# Japanese Squirrel Care?



## J-Williams (Apr 7, 2010)

Hello Hello Hello,

I plan to buiild a "6ft long x 9ft wide x 6ft high" aviary with a "3ft long x 5.5ft wide x 6ft high" indoor area, which will be heated, lighted, insulated etc.

Now, I would love to house Japanese Squirrels in it, so does anyone here have care sheets, tips, advice personal experience they could share...

I would only plan to get them mid 2011...


----------



## Kare (Mar 9, 2010)

Are they the white bellied ones? I am interested in them too. 

I have been flicking through this site Japanese Squirrel Forum - The Squirrel Board all american though, so not much help =(

But maybe you mean the Japanese flying ones, cause well, who wouldnt want one for these Japanese Pygmy Flying Squirrel 3 - Vox


----------



## J-Williams (Apr 7, 2010)

I am indeed talking about the White Bellied Variety!!! I have too been looking through the Squirrel Board but there doesnt seem to be much other than they like nuts, seed, veg and a bit of cheese every week! Im thinking about starting a thread on there care on Squirrel Board¬


----------



## Kare (Mar 9, 2010)

Utopia were selling them in October Japanese White Bellied Squirrels thats when I first heard of them. 

Not sure who Utopia Reptiles are though, they are members on here so maybe will answer messages and have a care sheet?


----------



## J-Williams (Apr 7, 2010)

Well I know CMULLINS sells them aswell so maybe they will have a care sheet....


----------



## J-Williams (Apr 7, 2010)

Any information???


----------



## africa (Sep 12, 2008)

J-Williams said:


> Any information???


I have a pair of these, they love good quality parrot food,fruit and veg, I havent tried them with cheese.

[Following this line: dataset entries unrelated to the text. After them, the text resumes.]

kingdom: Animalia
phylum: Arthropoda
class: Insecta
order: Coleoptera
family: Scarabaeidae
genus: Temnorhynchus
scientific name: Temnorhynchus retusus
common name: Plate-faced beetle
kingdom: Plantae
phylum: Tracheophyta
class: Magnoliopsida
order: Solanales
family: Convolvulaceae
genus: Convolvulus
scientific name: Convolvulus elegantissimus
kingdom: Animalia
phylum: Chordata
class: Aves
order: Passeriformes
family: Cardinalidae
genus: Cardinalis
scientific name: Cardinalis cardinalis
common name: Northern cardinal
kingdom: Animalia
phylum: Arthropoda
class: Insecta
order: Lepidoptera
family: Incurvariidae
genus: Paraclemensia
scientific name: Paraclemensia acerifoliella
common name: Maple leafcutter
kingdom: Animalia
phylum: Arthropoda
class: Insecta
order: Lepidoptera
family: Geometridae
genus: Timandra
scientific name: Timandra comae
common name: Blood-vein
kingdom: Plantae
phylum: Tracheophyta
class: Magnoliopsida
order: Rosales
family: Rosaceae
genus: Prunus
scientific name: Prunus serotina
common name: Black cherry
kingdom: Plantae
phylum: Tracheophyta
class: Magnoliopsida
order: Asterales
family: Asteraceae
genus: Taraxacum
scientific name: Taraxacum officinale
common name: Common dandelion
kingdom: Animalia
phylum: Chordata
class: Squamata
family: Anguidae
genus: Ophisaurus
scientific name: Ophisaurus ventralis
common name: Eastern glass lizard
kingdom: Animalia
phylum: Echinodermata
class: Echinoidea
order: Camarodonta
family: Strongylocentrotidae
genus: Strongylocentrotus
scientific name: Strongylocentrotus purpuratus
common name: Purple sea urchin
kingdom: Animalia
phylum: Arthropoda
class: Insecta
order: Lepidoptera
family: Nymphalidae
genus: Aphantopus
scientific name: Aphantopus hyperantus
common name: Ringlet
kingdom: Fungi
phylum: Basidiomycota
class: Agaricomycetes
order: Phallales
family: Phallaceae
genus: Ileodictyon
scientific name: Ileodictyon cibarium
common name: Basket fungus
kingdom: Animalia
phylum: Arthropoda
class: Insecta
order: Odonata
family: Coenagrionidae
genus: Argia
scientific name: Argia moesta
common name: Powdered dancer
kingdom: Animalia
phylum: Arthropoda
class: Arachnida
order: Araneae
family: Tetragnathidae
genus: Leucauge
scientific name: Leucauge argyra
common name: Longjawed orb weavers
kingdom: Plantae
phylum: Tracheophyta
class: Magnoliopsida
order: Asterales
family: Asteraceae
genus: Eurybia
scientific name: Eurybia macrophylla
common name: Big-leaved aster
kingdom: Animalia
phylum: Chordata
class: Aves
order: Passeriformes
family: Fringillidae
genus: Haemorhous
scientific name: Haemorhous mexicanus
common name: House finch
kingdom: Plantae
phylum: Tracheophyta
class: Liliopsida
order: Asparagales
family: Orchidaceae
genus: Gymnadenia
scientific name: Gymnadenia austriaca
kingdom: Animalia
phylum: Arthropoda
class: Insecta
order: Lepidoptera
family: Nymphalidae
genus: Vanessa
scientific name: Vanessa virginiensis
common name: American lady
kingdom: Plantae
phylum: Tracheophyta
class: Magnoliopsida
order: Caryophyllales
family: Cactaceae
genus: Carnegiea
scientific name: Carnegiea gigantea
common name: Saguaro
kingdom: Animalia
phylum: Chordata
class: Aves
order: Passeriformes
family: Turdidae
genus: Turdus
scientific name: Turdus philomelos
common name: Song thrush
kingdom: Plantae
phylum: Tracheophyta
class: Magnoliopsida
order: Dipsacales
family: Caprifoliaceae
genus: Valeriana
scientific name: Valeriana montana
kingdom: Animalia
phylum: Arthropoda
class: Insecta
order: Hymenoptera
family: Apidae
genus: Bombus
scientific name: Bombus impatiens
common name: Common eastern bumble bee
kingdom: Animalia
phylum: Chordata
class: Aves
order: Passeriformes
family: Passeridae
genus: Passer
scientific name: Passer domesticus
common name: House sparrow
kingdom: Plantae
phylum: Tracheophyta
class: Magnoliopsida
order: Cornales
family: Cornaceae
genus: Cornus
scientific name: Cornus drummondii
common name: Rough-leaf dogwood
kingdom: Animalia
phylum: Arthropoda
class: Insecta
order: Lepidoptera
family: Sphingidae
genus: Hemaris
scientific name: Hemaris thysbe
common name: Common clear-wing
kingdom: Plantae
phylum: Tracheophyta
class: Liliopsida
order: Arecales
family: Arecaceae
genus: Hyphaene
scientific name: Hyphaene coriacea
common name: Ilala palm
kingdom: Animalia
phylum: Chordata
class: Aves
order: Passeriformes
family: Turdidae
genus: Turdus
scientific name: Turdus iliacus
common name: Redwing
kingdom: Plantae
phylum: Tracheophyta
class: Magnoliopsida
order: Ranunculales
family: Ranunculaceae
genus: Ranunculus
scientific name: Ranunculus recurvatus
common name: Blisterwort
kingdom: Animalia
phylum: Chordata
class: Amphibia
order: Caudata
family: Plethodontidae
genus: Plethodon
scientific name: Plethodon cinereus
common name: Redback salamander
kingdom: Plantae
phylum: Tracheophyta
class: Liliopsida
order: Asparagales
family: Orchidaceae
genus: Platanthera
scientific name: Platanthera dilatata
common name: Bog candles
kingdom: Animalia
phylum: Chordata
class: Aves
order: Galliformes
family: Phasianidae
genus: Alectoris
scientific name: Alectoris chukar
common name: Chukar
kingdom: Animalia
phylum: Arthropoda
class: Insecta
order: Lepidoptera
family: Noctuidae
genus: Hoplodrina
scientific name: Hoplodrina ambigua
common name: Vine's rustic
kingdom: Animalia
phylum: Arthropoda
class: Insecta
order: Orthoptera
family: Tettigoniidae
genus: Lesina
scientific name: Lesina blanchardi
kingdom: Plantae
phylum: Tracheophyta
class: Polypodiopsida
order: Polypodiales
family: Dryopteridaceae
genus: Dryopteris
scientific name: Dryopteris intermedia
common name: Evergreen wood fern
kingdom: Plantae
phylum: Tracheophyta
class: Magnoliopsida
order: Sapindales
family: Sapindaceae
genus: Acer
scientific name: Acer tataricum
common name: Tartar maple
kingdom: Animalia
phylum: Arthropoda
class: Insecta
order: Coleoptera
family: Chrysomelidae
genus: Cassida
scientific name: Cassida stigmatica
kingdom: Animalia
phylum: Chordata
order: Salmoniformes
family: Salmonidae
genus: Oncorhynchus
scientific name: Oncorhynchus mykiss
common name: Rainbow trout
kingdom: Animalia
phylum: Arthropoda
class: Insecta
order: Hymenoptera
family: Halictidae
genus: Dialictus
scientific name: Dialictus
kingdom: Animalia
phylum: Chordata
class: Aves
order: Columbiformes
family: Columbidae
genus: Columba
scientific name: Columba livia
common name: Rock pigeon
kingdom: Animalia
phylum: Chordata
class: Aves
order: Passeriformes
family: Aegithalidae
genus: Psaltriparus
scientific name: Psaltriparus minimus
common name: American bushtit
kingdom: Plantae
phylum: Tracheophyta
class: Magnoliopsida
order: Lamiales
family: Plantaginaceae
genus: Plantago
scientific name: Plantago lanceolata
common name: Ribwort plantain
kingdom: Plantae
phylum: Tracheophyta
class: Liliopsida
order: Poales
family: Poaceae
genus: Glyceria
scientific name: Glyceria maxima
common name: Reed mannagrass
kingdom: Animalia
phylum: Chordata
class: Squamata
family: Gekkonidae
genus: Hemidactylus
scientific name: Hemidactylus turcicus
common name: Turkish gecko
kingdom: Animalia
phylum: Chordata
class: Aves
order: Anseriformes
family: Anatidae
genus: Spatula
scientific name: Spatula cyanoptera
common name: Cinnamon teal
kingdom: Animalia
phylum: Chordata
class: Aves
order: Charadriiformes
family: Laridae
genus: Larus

Pretty sure the female is pregnant she looks as if she has swallowed a tennis ball:lol2:


----------



## J-Williams (Apr 7, 2010)

So would the enclosure I plan to build be ok for them? And in what quantities do you feed the parrot food, veg in etc. How do you get calcium in the diet, or is it not needed, do they need meal worms, any nuts???

How much did yours cost, where did you get them from, what do you house them in, have you any extra tips???

Sorry for all the Q's!


----------



## J-Williams (Apr 7, 2010)

Thankyou Africa!


----------



## J-Williams (Apr 7, 2010)

Does anyone else have these, any personal experiences?


----------